The Japanese yen, which touched levels under 108 against the dollar in the previous session, advanced late in the session. As of 2:50 p.m. HK/SIN time, after the Japan market close, the dollar/yen pair traded at 108.77, after reaching as high as 109.20 earlier.
Major Japanese exporters saw a rebound in their stock prices, with automakers Toyota, Nissan and Honda adding between 3.57 and 4.46 percent. Shares of Sony rebounded 6.49 percent. Shares of exporters, which typically benefit from a weaker yen, had tumbled in the previous session after reports said some manufacturers were affected by the earthquakes that struck Kyushu island in the south of Japan last week, causing sizable damage.
Reuters reported that Sony and Honda have said their affected production plants in the region will remain suspended for the time being.
In a media statement on Sunday, Toyota said it would suspend production on its vehicle assembly lines in stages, between April 18 and April 23, due to supply shortages resulting from the quakes.

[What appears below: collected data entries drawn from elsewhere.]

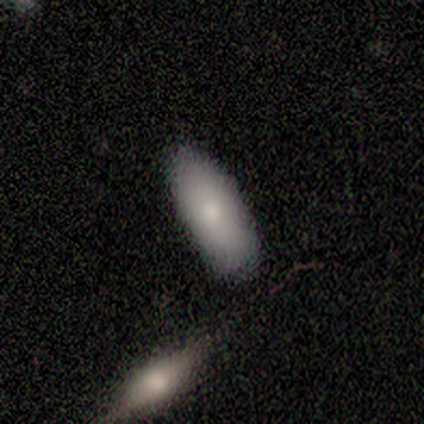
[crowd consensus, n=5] A smooth galaxy with no disk features (100%) that is in between round and cigar-shaped (80%). Merging: none (100%).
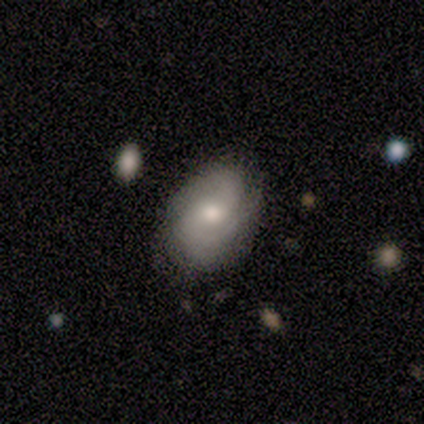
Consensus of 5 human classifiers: Overall: featured or disk (60%; smooth 20%). Edge-on disk: no (100%). Bar: no (100%). Spiral arms: yes (100%). Spiral arm count: 2 (67%; 3 33%). Spiral winding: medium (67%; loose 33%). Bulge size: moderate (67%; large 33%). Merging: none (50%, tied with minor disturbance).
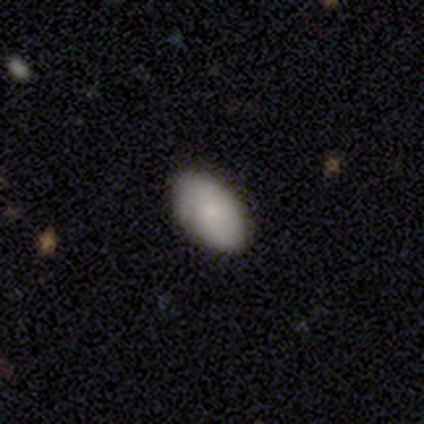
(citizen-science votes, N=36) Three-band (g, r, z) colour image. It shows a smooth galaxy with no disk features (83%) that is in between round and cigar-shaped (100%). Merging: none (100%).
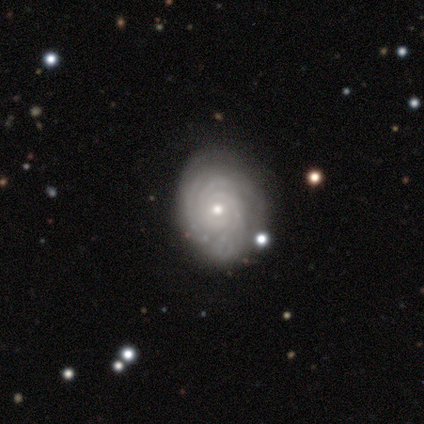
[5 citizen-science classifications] featured or disk 100%, smooth 0%, star or artifact 0%. Down the decision tree: edge-on disk — no (80%); bar — no (100%); spiral arms — yes (100%); spiral arm count — 3 (50%); spiral winding — tight (100%); bulge size — small (100%); merging — none (80%).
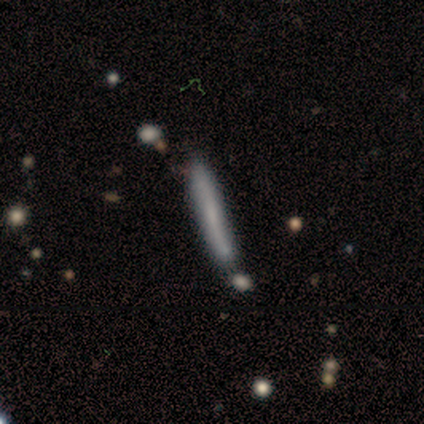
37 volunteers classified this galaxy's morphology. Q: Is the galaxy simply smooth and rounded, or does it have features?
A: featured or disk — 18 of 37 (49%).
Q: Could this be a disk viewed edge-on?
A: yes — 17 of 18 (94%).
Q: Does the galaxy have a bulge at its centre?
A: none — 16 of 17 (94%).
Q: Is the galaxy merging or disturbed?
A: none — 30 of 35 (86%).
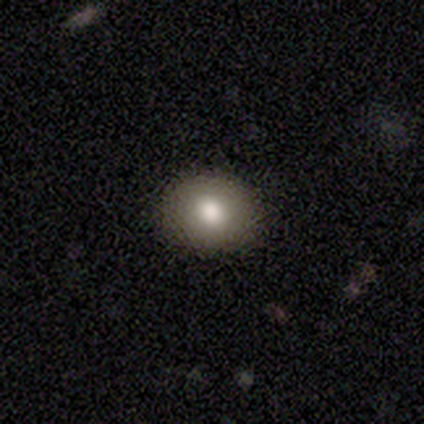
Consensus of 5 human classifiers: Overall: smooth (80%). How rounded: round (75%). Merging: none (100%).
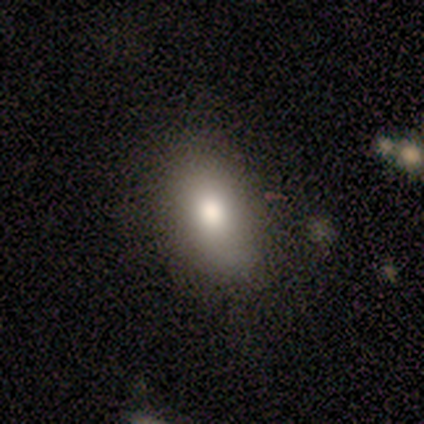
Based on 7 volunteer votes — Morphology: type=smooth (43%, tied with featured or disk); roundness=in between (100%); merging=none (100%).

Analysts didn't expect broader damage to Japan's economy.
Marcel Thieliant, a senior Japan economist at Capital Economics, said in a morning note, "the scale of damage does not appear huge and production shutdowns by major manufacturers should be reversed before long."
But Thieliant added that in the short term, the impact of the disaster would also be felt outside of the Kumamoto prefecture. In particular, he said the "shutdown at Toyota could reduce industrial output by up to 1.8 percent in April," adding the impact will be larger if the shutdown persisted for longer.
In South Korea, the central bank kept its base rate unchanged at 1.5 percent, in line with a Reuters poll. In a statement on its website, the Bank of Korea said it forecast the domestic economy will show "a trend of modest improvement going forward," centering around domestic demand activities.
The Korean Won strengthened against the dollar, with the pair trading down 0.83 percent at 1,133.94 as of 3:25 p.m. HK/SIN time, compared with the previous session's close at 1,143.38.